Pool Time with Swim Allen

Player Trust (Definitive Guide)

Players trust sense motive checks, can you blame them?

The referee must present the world truthfully, but that obligation ends once they begin speaking through an NPC. An NPC may be mistaken, or worse, a liar.

Desperate, grasping for purchase, the player calls for a wisdom roll on reflex. "Can I at least read their body language? Does my character think that it was sus when they bit their lip? Do we have a spell slot for a Zone of Truth?" - to me, this is a less than ideal development in the conversation.

For many years, I was a wisdom roll type of GM. Later, a body language description improvisor. Finally I just let the players stew in uncertainty. Hardass refereeing has its merits, but we can do better. We can write scenarios with logical, playable information to address this challenge just like any other.

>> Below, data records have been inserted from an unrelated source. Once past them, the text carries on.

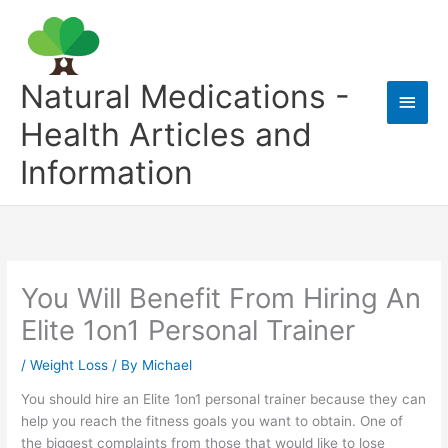
Skip
to
content
Natural Medications -
Main
Health Articles and
Men
Information
You Will Benefit From Hiring An
Elite 1on1 Personal Trainer
/
Weight Loss
/ By
Michael
You should hire an Elite 1on1 personal trainer because they can
help you reach the fitness goals you want to obtain. One of
the biggest complaints from those that would like to lose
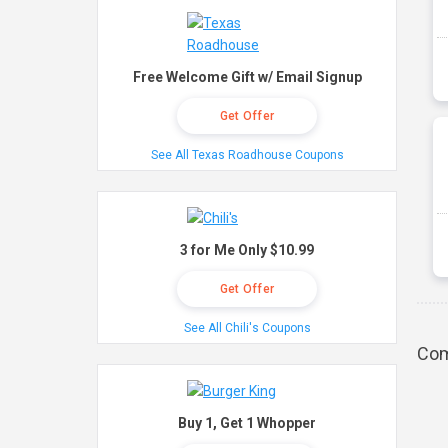
Free Welcome Gift w/ Email Signup
Get Offer
See All Texas Roadhouse Coupons
3 for Me Only $10.99
Get Offer
See All Chili's Coupons
Com
Buy 1, Get 1 Whopper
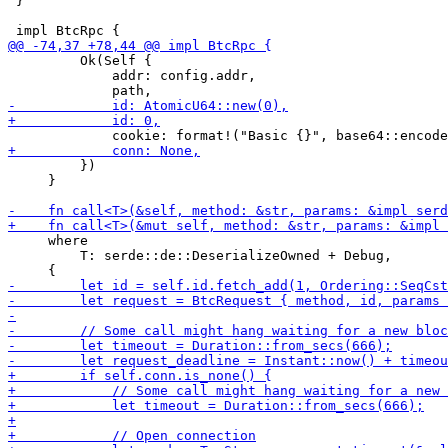
 }

         Ok(Self {

             addr: config.addr,

         })

     }

     where

         T: serde::de::DeserializeOwned + Debug,
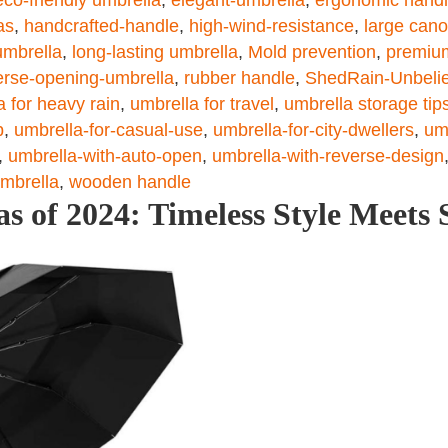
as
,
handcrafted-handle
,
high-wind-resistance
,
large can
umbrella
,
long-lasting umbrella
,
Mold prevention
,
premiu
erse-opening-umbrella
,
rubber handle
,
ShedRain-Unbelie
a for heavy rain
,
umbrella for travel
,
umbrella storage tip
p
,
umbrella-for-casual-use
,
umbrella-for-city-dwellers
,
um
,
umbrella-with-auto-open
,
umbrella-with-reverse-design
umbrella
,
wooden handle
s of 2024: Timeless Style Meets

It's all about whether the PC's understand the liar's motivations, or not.

If the NPC's behavior does not match known motivations, that should tipoff the players that they are being deceived.

Ex: I know Johnny is in $300,000 of debt. So why is he offering to take me on a yacht cruise?

From this baseline, you can weave more sophisticated lies.

Care should be taken NOT to build a labyrinth of mirrors. The more elaborate the con, the easier to stumble onto clues of the truth at the very least.

If the NPC's motivation is unknown, that lack should be conspicuous. (I've straight up told players, "You can't explain why this person is doing this.") There should be evidence of a cover up. 1

If the NPC presents a false motivation, it should not hold up to scrutiny. It should contradict something the PC's learned earlier or will learn soon. A good way to signal this is to suggest 2 possible motives that are mutually exclusive.

In all cases, it should be clear what the PC's risk by trusting the NPC.

"Okay, so you're going to get on this boat. You'll be alone with Johnny 100 miles away from the shore. Sound good?"

If it wasn't obvious, this is just a restatement of Information, Choice, Impact applied to social deduction. But rather than conversational vibes or body language interpretation, we provide straight forward evidence and logical inferences.

The corollary to this method is that NPC's whom the players know the motivations of and act as expected are extremely useful to the party: trusted confidants, workman-like partners, or pawns in the PC's hands.

The final step is to dial in the genre expectations by moderating how nasty the betrayals can be.

Heroes get betrayed all the time, but are adept at scrapping it out. A hero can afford to trust a sketchy source for the chance to save the day. Worst case, they waste time fighting some other bad guys.

Non-hero protagonists are vulnerable to betrayal, but have more incentive to verify anything out of the ordinary. The need to work with people aligned with your goals is acute. If it sounds too good to be true, it is.

  1. Of course, the default state of most NPC's motivations is unknown or even undefined, though they are not necessarily trying to conceal anything. Not ideal, but such is the GM's burden. I think it's plain bad practice to lie with an NPC who's motives you have not defined and foreshadowed. That is just another form of "gotcha" GMing. Some effort will need to be put in presenting landmark and hidden tier info surfacing the NPC's motives. Eventually, players will learn to inquire about an NPC's motives directly.